Tempio di Vesta

tempio di vesta

Il Tempio di Vesta, uno dei più antichi ed importanti santuari di Roma, ospitava il “fuoco sacro”, simbolo della comunità e dello Stato ed era strettamente connesso con la Casa delle Vestali, insieme alla quale costituiva un complesso unitario denominato “Atrium Vestae“. Il Tempio di Vesta fu eretto probabilmente nel IV secolo a.C. ed era costituito da un podio in opera cementizia rivestito di marmo, al quale si addossavano le basi che sostenevano un anello di 20 colonne corinzie scanalate che racchiudevano la cella, anch’essa circolare, all’interno della quale era custodito il “fuoco sacro” continuamente acceso: il tetto, conico, aveva un’apertura centrale che permetteva la fuoriuscita del fumo. Va segnalato che nessun simulacro della dea era qui custodito, mentre invece si presume che una statua della divinità fosse contenuta nell’edicola situata all’ingresso della Casa delle Vestali. Nella cavità trapezoidale che si apriva nel podio, ed alla quale si accedeva soltanto dalla cella, probabilmente si deve riconoscere il “penus Vestae“, il sito proibito alla vista di tutti tranne che alle Vestali, dove erano conservati i “pignora civitatis“, ovvero gli oggetti sacri ai destini di Roma e “pegno” delle sue fortune, che Enea, secondo la leggenda, avrebbe trasportato da Troia: tra tutti il più importante era il Palladio, un simulacro arcaico di Minerva. Quando l’incendio neroniano del 64 d.C. distrusse, con gran parte della città, anche il tempio e la Casa delle Vestali, le due costruzioni vennero sostituite, ad un livello più alto, dagli edifici attualmente visibili. Il tempio, pur attraverso numerose modifiche, conservò la forma e le dimensioni allora stabilite, insieme al nuovo orientamento, basato su quello prevalente del Foro Romano.

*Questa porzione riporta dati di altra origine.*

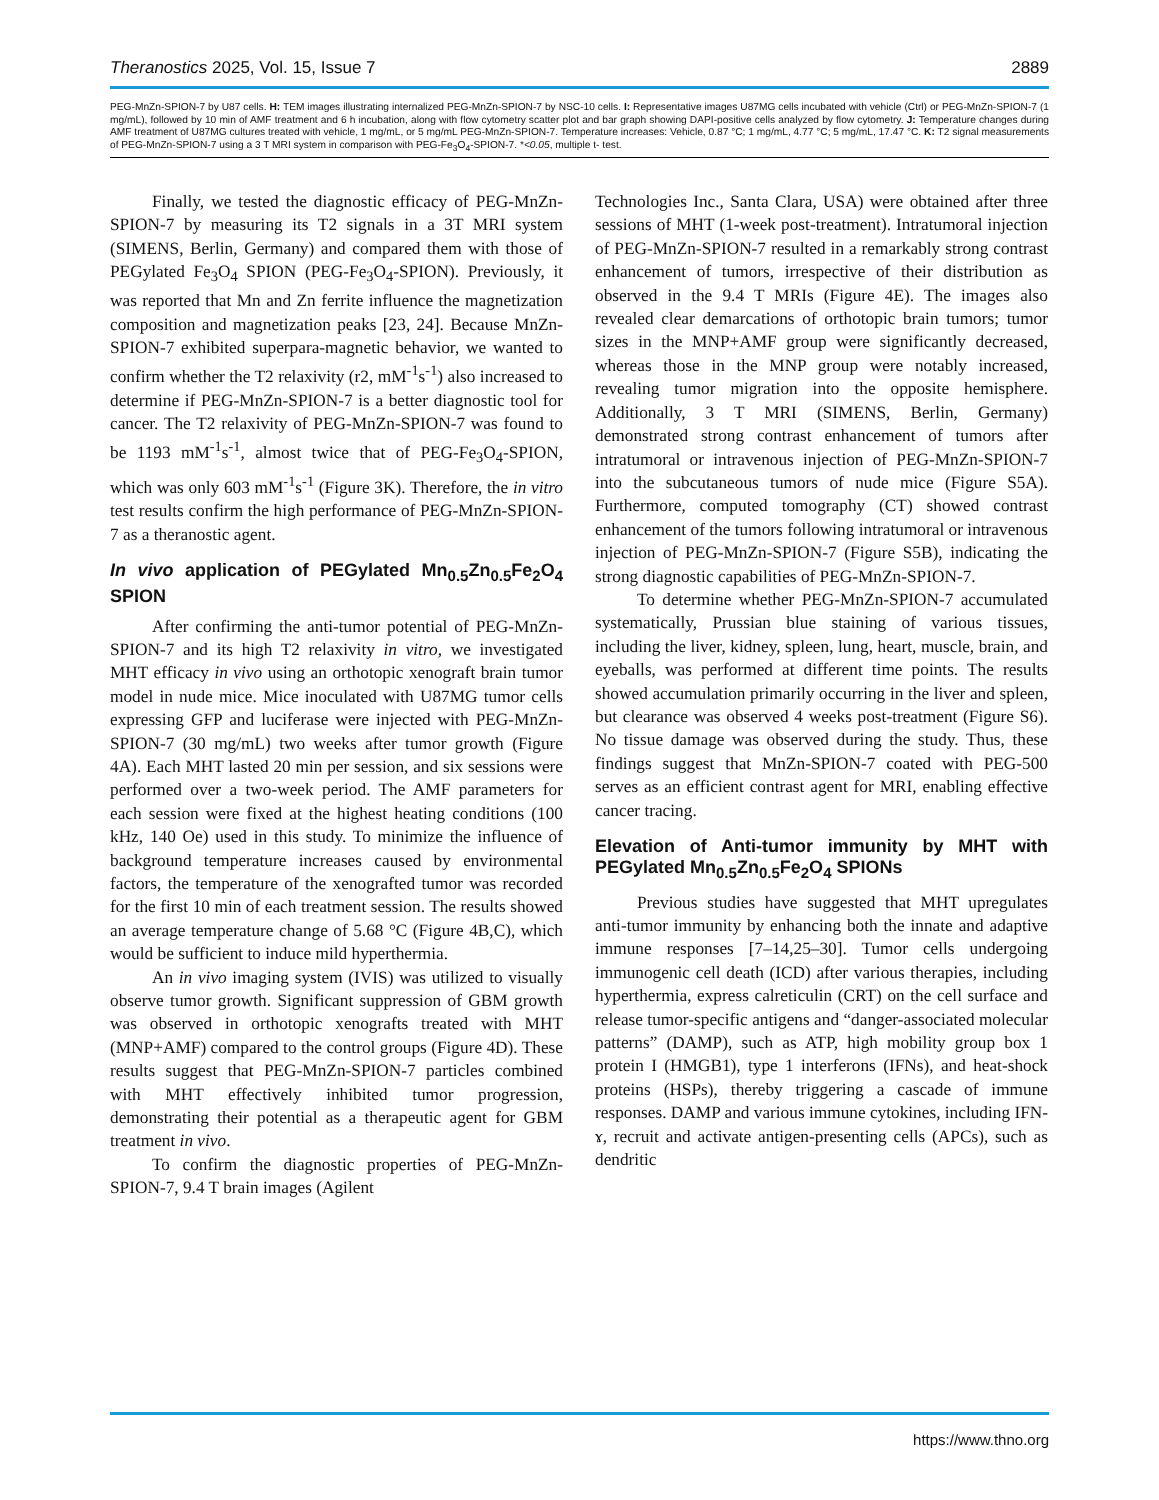Theranostics 2025, Vol. 15, Issue 7 2889
PEG-MnZn-SPION-7 by U87 cells. H: TEM images illustrating internalized PEG-MnZn-SPION-7 by NSC-10 cells. I: Representative images U87MG cells incubated with vehicle (Ctrl) or PEG-MnZn-SPION-7 (1 mg/mL), followed by 10 min of AMF treatment and 6 h incubation, along with flow cytometry scatter plot and bar graph showing DAPI-positive cells analyzed by flow cytometry. J: Temperature changes during AMF treatment of U87MG cultures treated with vehicle, 1 mg/mL, or 5 mg/mL PEG-MnZn-SPION-7. Temperature increases: Vehicle, 0.87 °C; 1 mg/mL, 4.77 °C; 5 mg/mL, 17.47 °C. K: T2 signal measurements of PEG-MnZn-SPION-7 using a 3 T MRI system in comparison with PEG-Fe<sub>3</sub>O<sub>4</sub>-SPION-7. *<0.05, multiple t- test.
Finally, we tested the diagnostic efficacy of PEG-MnZn-SPION-7 by measuring its T2 signals in a 3T MRI system (SIMENS, Berlin, Germany) and compared them with those of PEGylated Fe<sub>3</sub>O<sub>4</sub> SPION (PEG-Fe<sub>3</sub>O<sub>4</sub>-SPION). Previously, it was reported that Mn and Zn ferrite influence the magnetization composition and magnetization peaks [23, 24]. Because MnZn-SPION-7 exhibited superpara-magnetic behavior, we wanted to confirm whether the T2 relaxivity (r2, mM<sup>-1</sup>s<sup>-1</sup>) also increased to determine if PEG-MnZn-SPION-7 is a better diagnostic tool for cancer. The T2 relaxivity of PEG-MnZn-SPION-7 was found to be 1193 mM<sup>-1</sup>s<sup>-1</sup>, almost twice that of PEG-Fe<sub>3</sub>O<sub>4</sub>-SPION, which was only 603 mM<sup>-1</sup>s<sup>-1</sup> (Figure 3K). Therefore, the in vitro test results confirm the high performance of PEG-MnZn-SPION-7 as a theranostic agent.
In vivo application of PEGylated Mn<sub>0.5</sub>Zn<sub>0.5</sub>Fe<sub>2</sub>O<sub>4</sub> SPION
After confirming the anti-tumor potential of PEG-MnZn-SPION-7 and its high T2 relaxivity in vitro, we investigated MHT efficacy in vivo using an orthotopic xenograft brain tumor model in nude mice. Mice inoculated with U87MG tumor cells expressing GFP and luciferase were injected with PEG-MnZn-SPION-7 (30 mg/mL) two weeks after tumor growth (Figure 4A). Each MHT lasted 20 min per session, and six sessions were performed over a two-week period. The AMF parameters for each session were fixed at the highest heating conditions (100 kHz, 140 Oe) used in this study. To minimize the influence of background temperature increases caused by environmental factors, the temperature of the xenografted tumor was recorded for the first 10 min of each treatment session. The results showed an average temperature change of 5.68 °C (Figure 4B,C), which would be sufficient to induce mild hyperthermia.
An in vivo imaging system (IVIS) was utilized to visually observe tumor growth. Significant suppression of GBM growth was observed in orthotopic xenografts treated with MHT (MNP+AMF) compared to the control groups (Figure 4D). These results suggest that PEG-MnZn-SPION-7 particles combined with MHT effectively inhibited tumor progression, demonstrating their potential as a therapeutic agent for GBM treatment in vivo.
To confirm the diagnostic properties of PEG-MnZn-SPION-7, 9.4 T brain images (Agilent
Technologies Inc., Santa Clara, USA) were obtained after three sessions of MHT (1-week post-treatment). Intratumoral injection of PEG-MnZn-SPION-7 resulted in a remarkably strong contrast enhancement of tumors, irrespective of their distribution as observed in the 9.4 T MRIs (Figure 4E). The images also revealed clear demarcations of orthotopic brain tumors; tumor sizes in the MNP+AMF group were significantly decreased, whereas those in the MNP group were notably increased, revealing tumor migration into the opposite hemisphere. Additionally, 3 T MRI (SIMENS, Berlin, Germany) demonstrated strong contrast enhancement of tumors after intratumoral or intravenous injection of PEG-MnZn-SPION-7 into the subcutaneous tumors of nude mice (Figure S5A). Furthermore, computed tomography (CT) showed contrast enhancement of the tumors following intratumoral or intravenous injection of PEG-MnZn-SPION-7 (Figure S5B), indicating the strong diagnostic capabilities of PEG-MnZn-SPION-7.
To determine whether PEG-MnZn-SPION-7 accumulated systematically, Prussian blue staining of various tissues, including the liver, kidney, spleen, lung, heart, muscle, brain, and eyeballs, was performed at different time points. The results showed accumulation primarily occurring in the liver and spleen, but clearance was observed 4 weeks post-treatment (Figure S6). No tissue damage was observed during the study. Thus, these findings suggest that MnZn-SPION-7 coated with PEG-500 serves as an efficient contrast agent for MRI, enabling effective cancer tracing.
Elevation of Anti-tumor immunity by MHT with PEGylated Mn<sub>0.5</sub>Zn<sub>0.5</sub>Fe<sub>2</sub>O<sub>4</sub> SPIONs
Previous studies have suggested that MHT upregulates anti-tumor immunity by enhancing both the innate and adaptive immune responses [7–14,25–30]. Tumor cells undergoing immunogenic cell death (ICD) after various therapies, including hyperthermia, express calreticulin (CRT) on the cell surface and release tumor-specific antigens and “danger-associated molecular patterns” (DAMP), such as ATP, high mobility group box 1 protein I (HMGB1), type 1 interferons (IFNs), and heat-shock proteins (HSPs), thereby triggering a cascade of immune responses. DAMP and various immune cytokines, including IFN-ɤ, recruit and activate antigen-presenting cells (APCs), such as dendritic
https://www.thno.org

Dopo la fase neroniana vi fu un totale rifacimento nel periodo di Traiano e poi un successivo restauro attribuibile alla moglie di Settimio Severo, Giulia Domna, in seguito all’incendio del 191 d.C., molto probabilmente mantenendo la stessa forma conferitagli dalla ricostruzione neroniana del 64 d.C. L’aspetto attuale è dovuto alla ristrutturazione del 1930, durante la quale furono utilizzati numerosi frammenti originali, completati da restauri in travertino.